Buckets vs Tables vs Keyspace


I am confused about the new keyspace system introduced with N1QL. In the past, a bucket could be seen as a database (“put all stuff in one”) and now the docs say that a bucket / keyspace is more like a table.

What about the common bucket amount limitations (“you should not use more than 5 buckets per cluster”). If I treat a bucket like a table for my web app then I can easily end up with more than 10 buckets?!

Does it slow down a lot queries if I put all documents (products, users, comments) in a single bucket?

Hi Sebastian,

The total number of buckets is still limited, so you take that into account for your web app.

N1QL gives you the flexibility to index and query both within buckets and across buckets, and the buckets can be heterogeneous, with multiple doc types. For now, a keyspace is just a bucket.

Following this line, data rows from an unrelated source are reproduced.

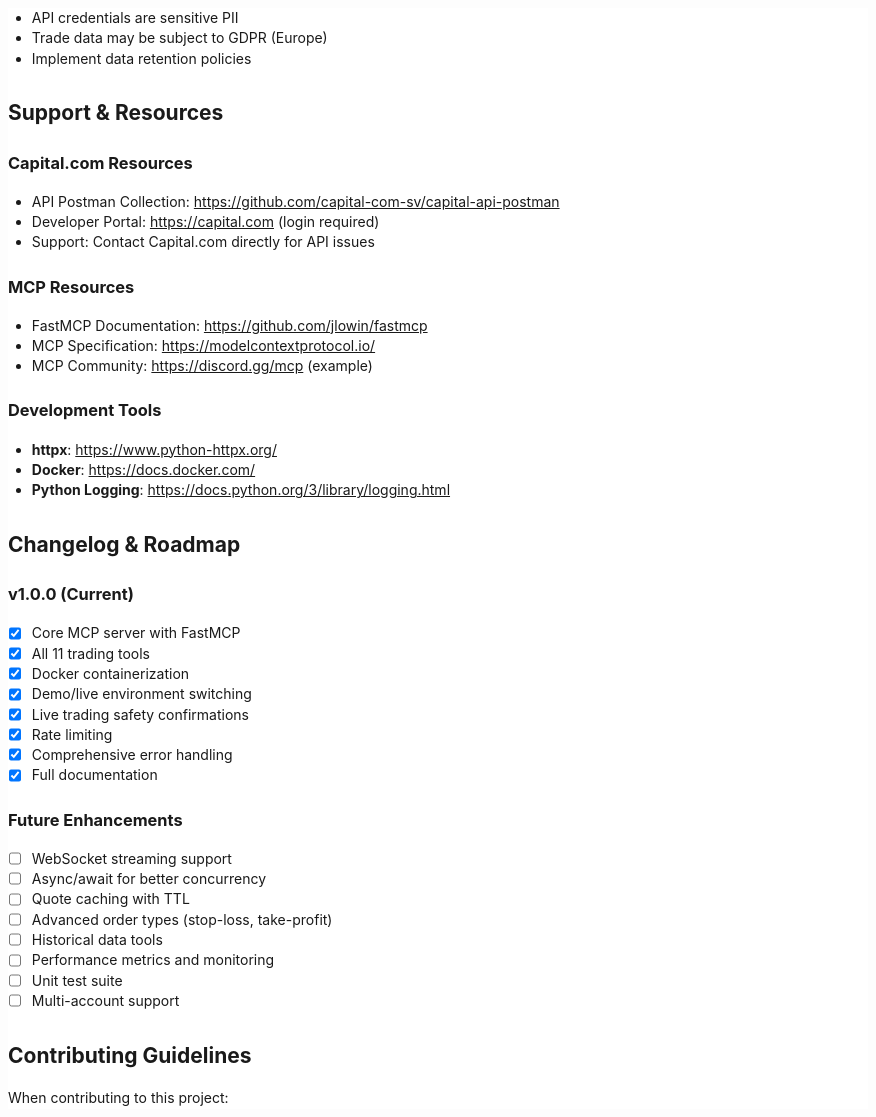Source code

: - API credentials are sensitive PII
- Trade data may be subject to GDPR (Europe)
- Implement data retention policies

## Support & Resources

### Capital.com Resources

- API Postman Collection: https://github.com/capital-com-sv/capital-api-postman
- Developer Portal: https://capital.com (login required)
- Support: Contact Capital.com directly for API issues

### MCP Resources

- FastMCP Documentation: https://github.com/jlowin/fastmcp
- MCP Specification: https://modelcontextprotocol.io/
- MCP Community: https://discord.gg/mcp (example)

### Development Tools

- **httpx**: https://www.python-httpx.org/
- **Docker**: https://docs.docker.com/
- **Python Logging**: https://docs.python.org/3/library/logging.html

## Changelog & Roadmap

### v1.0.0 (Current)

- [x] Core MCP server with FastMCP
- [x] All 11 trading tools
- [x] Docker containerization
- [x] Demo/live environment switching
- [x] Live trading safety confirmations
- [x] Rate limiting
- [x] Comprehensive error handling
- [x] Full documentation

### Future Enhancements

- [ ] WebSocket streaming support
- [ ] Async/await for better concurrency
- [ ] Quote caching with TTL
- [ ] Advanced order types (stop-loss, take-profit)
- [ ] Historical data tools
- [ ] Performance metrics and monitoring
- [ ] Unit test suite
- [ ] Multi-account support

## Contributing Guidelines

When contributing to this project:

You can put multiple types of documents in one bucket, and then index on type and other attributes. You can also create partial indexes, if you put a WHERE clause in the CREATE INDEX statement.

Your queries should then filter on type in addition to any other conditions. If your indexes and queries are designed this way, you should get good performance even with a single bucket. Use EXPLAIN to verify your queries.

Finally, if your app can fit within a few buckets (less than the limit), you are free to model your data that way as well. N1QL provides JOIN and NEST for querying across buckets. We wanted to give you the flexibility.


Thank you Gerald, that helped a lot!